(Shape annotation entries)
____

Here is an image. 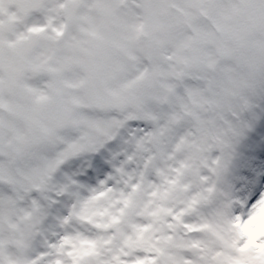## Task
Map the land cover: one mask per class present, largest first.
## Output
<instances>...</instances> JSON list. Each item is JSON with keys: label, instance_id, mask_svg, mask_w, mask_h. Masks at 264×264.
<instances>
[{"label": "snow or ice", "instance_id": "obj_1", "mask_svg": "<svg viewBox=\"0 0 264 264\" xmlns=\"http://www.w3.org/2000/svg\"><path fill=\"white\" fill-rule=\"evenodd\" d=\"M0 264H264V0H0Z\"/></svg>", "mask_w": 264, "mask_h": 264}]
</instances>
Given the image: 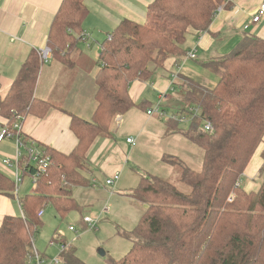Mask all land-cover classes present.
<instances>
[{
  "label": "trees",
  "instance_id": "trees-1",
  "mask_svg": "<svg viewBox=\"0 0 264 264\" xmlns=\"http://www.w3.org/2000/svg\"><path fill=\"white\" fill-rule=\"evenodd\" d=\"M224 2L153 0L144 24L122 20L105 37L94 77L96 108L89 120L69 114L77 139L70 153L37 145L49 157V166L38 174L32 191L17 200L21 215L1 221L0 264H26L43 206L50 205L61 219L79 211L72 189L88 185L82 172L95 139L109 136L112 120L135 106L128 96L130 83L150 81L168 57H181L187 31H207ZM86 13L83 0H62L50 25L46 47L51 59L67 69L75 66L71 54ZM40 65L34 50L0 97L2 120L11 122L17 115L40 118L51 108L60 109L34 97ZM204 67L218 77L212 90L184 78L176 88L182 111L197 108L199 119L186 132L172 121L166 126L168 135L181 134L202 152L201 169L193 171L178 159L163 158L179 171V181L189 188L186 194L157 177L141 178L129 197L144 211L135 229L125 234L131 249L113 264H264V178L256 192H246L239 185L263 143L264 39L245 36L231 53ZM201 120L210 123L211 134L197 131ZM23 178H28L26 173ZM14 188L13 180L0 172V196L14 199ZM60 261L84 264L72 247L61 254Z\"/></svg>",
  "mask_w": 264,
  "mask_h": 264
},
{
  "label": "crops",
  "instance_id": "crops-1",
  "mask_svg": "<svg viewBox=\"0 0 264 264\" xmlns=\"http://www.w3.org/2000/svg\"><path fill=\"white\" fill-rule=\"evenodd\" d=\"M61 2L62 0H0V97L6 95L28 55L47 46V34ZM83 2L87 13L81 23L80 39L71 54V59L75 63L74 68L67 69L50 59L40 65L34 90L35 98L50 102L60 109L51 108L40 118L28 115L21 124V132L30 142L48 146L63 154L70 153L77 144L76 136L70 129L69 114L89 120L96 108L93 99L94 77L99 71L97 60L100 43L122 20L144 24L146 9L153 0H83ZM263 3L264 0H225L216 11L207 31L196 32L191 29L187 31L181 57H168L162 67L154 72L150 81L131 82L128 96L135 106L129 110L130 113L126 112L125 115L112 120L109 136H99L95 139L88 150V164L83 172L94 175L91 170L94 167L105 179L113 177L116 173H119V176L123 173L127 176V182L135 181L137 177L131 170H127L130 163L135 166L134 148L137 143V148L142 145L145 133L152 141L158 135L157 131L153 132L152 127L147 126L150 116L146 114V110L159 103L161 109L166 112L169 102L175 99L181 102L176 91L181 78L203 89L212 90L218 77L204 65L231 53L245 36L264 39V17L257 24H251L253 14ZM92 41L95 43L91 44ZM192 51L195 52V59L187 57ZM138 115H146L145 119L141 116L144 121L142 126L137 124ZM124 119L127 120L126 126L121 130ZM2 121L0 117V122ZM117 126L120 127V133L118 130L111 135ZM175 137H181L190 143L181 134L168 135L167 129L163 131L162 139ZM128 138H133L136 145L127 144ZM160 150L158 149L156 153L159 154ZM263 154L264 137L263 143L251 158L252 160L258 156L256 167L248 170L250 167L248 164L242 174L243 179L250 182H245L242 177L239 181L240 187L246 192L250 191L244 188L254 182L256 172L259 174L260 168L264 165ZM13 155L12 142L0 143L2 160L12 158ZM170 157L175 158V153ZM0 172L9 177L4 168L0 167ZM92 182L97 183L94 179ZM18 199L19 197L15 200L19 213H15L12 199L0 196V224L5 216L21 215ZM140 206L144 211L143 205ZM105 211L107 210L104 209Z\"/></svg>",
  "mask_w": 264,
  "mask_h": 264
},
{
  "label": "rangeland",
  "instance_id": "rangeland-1",
  "mask_svg": "<svg viewBox=\"0 0 264 264\" xmlns=\"http://www.w3.org/2000/svg\"><path fill=\"white\" fill-rule=\"evenodd\" d=\"M92 43L95 42L92 41ZM182 108H184V105L175 99L167 104L163 116L153 115L150 118L148 117L150 122L147 126L152 127L153 132L157 131L158 135L152 141L145 133L142 145L137 148L138 143L135 144V166L130 163L127 167V170H131L134 176L137 177L135 181L127 182V176L122 173L119 176L120 181L116 183L115 187L110 188L104 185L106 179L99 174L98 169L93 167L91 170L94 175L86 172L82 173L83 179L87 181L88 185L85 187L77 186L72 189V196L79 206V211H72L61 219L50 205L42 207L41 226L32 239L34 247L44 256L45 264L60 255L57 246H47L48 242L54 237L69 245L70 248L72 247L77 258L84 264H113L122 259L132 247L131 241L125 237V234L131 233L135 229L143 214V208L140 204L135 203L129 197L139 186L141 178L157 177L168 181L181 193H188L189 188L179 181V171L163 160V157H170L175 153L174 159L177 158L191 170L199 171L201 169L202 152L198 148L181 137L162 139L167 123L169 121L174 122V117L179 116ZM128 112L130 113V111ZM141 116H144L145 119L146 115L136 117L139 126H142L144 122ZM126 121L124 119L121 130L125 129ZM175 125L180 132H186L191 128L192 121L190 117L186 116L185 122H175ZM119 129L120 127L117 126L113 129L111 135H114V132ZM184 141L187 142V146H185ZM158 149H161L159 154L156 153ZM258 160L257 155L253 157L248 170L256 167V161L258 163ZM0 167L4 168L5 173L9 177L11 176L12 179V172L3 167L1 157ZM86 168L84 167V169ZM256 173L254 182L249 186L246 185L245 190L256 192L259 189L264 174ZM92 179L96 180L97 183L94 184ZM246 181L250 182L249 180ZM32 189L31 180L24 178L23 183L18 188L17 196L15 194L14 199L11 200L15 213H19L15 199L31 192ZM104 209L107 211L104 212ZM84 218L96 219L95 229L89 226L85 227L83 225ZM70 227L79 233L75 234L69 231ZM101 252L104 254L103 256Z\"/></svg>",
  "mask_w": 264,
  "mask_h": 264
},
{
  "label": "built area",
  "instance_id": "built-area-1",
  "mask_svg": "<svg viewBox=\"0 0 264 264\" xmlns=\"http://www.w3.org/2000/svg\"><path fill=\"white\" fill-rule=\"evenodd\" d=\"M264 17V3L261 4L256 12L251 18V24H257ZM247 29V26H246ZM40 63L44 64L50 61L52 55L48 47H45L37 51ZM189 59H195V52L192 51L187 56ZM164 98V96H161ZM146 114L149 116L158 115L163 116L165 113L161 109L158 103L155 107L146 110ZM186 116L191 118L193 122L195 119H199V111L197 108H187V111H182L178 117H174V122L182 123L185 122ZM22 116L17 115L13 118L11 122L3 120L0 122V143L12 142L14 145V155L12 158H5L2 160V165L8 168L12 172V180L14 183V194L17 196L18 188L23 183V175L27 174L28 178L31 180L33 186H35L37 177L39 173H43L47 170L49 166V157L42 153V150L37 147L38 144L26 141L25 137L21 132ZM197 131L199 133L211 134L213 132L212 126L206 120H201L200 124L197 126ZM127 144L130 146L135 145V140L133 138H128L126 140ZM119 179V173L114 174L113 177L105 180L104 185L107 187H114L115 183ZM94 183V182H93ZM43 215V210L41 209L37 216L41 218ZM83 225L89 226L95 229L97 225L96 219L84 218ZM69 231L78 234L74 228L70 227ZM49 247L57 246L60 250V255L52 259L48 264H60L61 254L68 249L69 245L65 244L61 240L55 241L51 239L48 242ZM26 264H45L44 256L34 247L33 239L31 240V253L28 255Z\"/></svg>",
  "mask_w": 264,
  "mask_h": 264
},
{
  "label": "water",
  "instance_id": "water-1",
  "mask_svg": "<svg viewBox=\"0 0 264 264\" xmlns=\"http://www.w3.org/2000/svg\"><path fill=\"white\" fill-rule=\"evenodd\" d=\"M101 255L103 256L104 254L101 252Z\"/></svg>",
  "mask_w": 264,
  "mask_h": 264
}]
</instances>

____

Report every line of the material above that contains the string "built", copying each such line in full.

  "label": "built area",
  "instance_id": "built-area-1",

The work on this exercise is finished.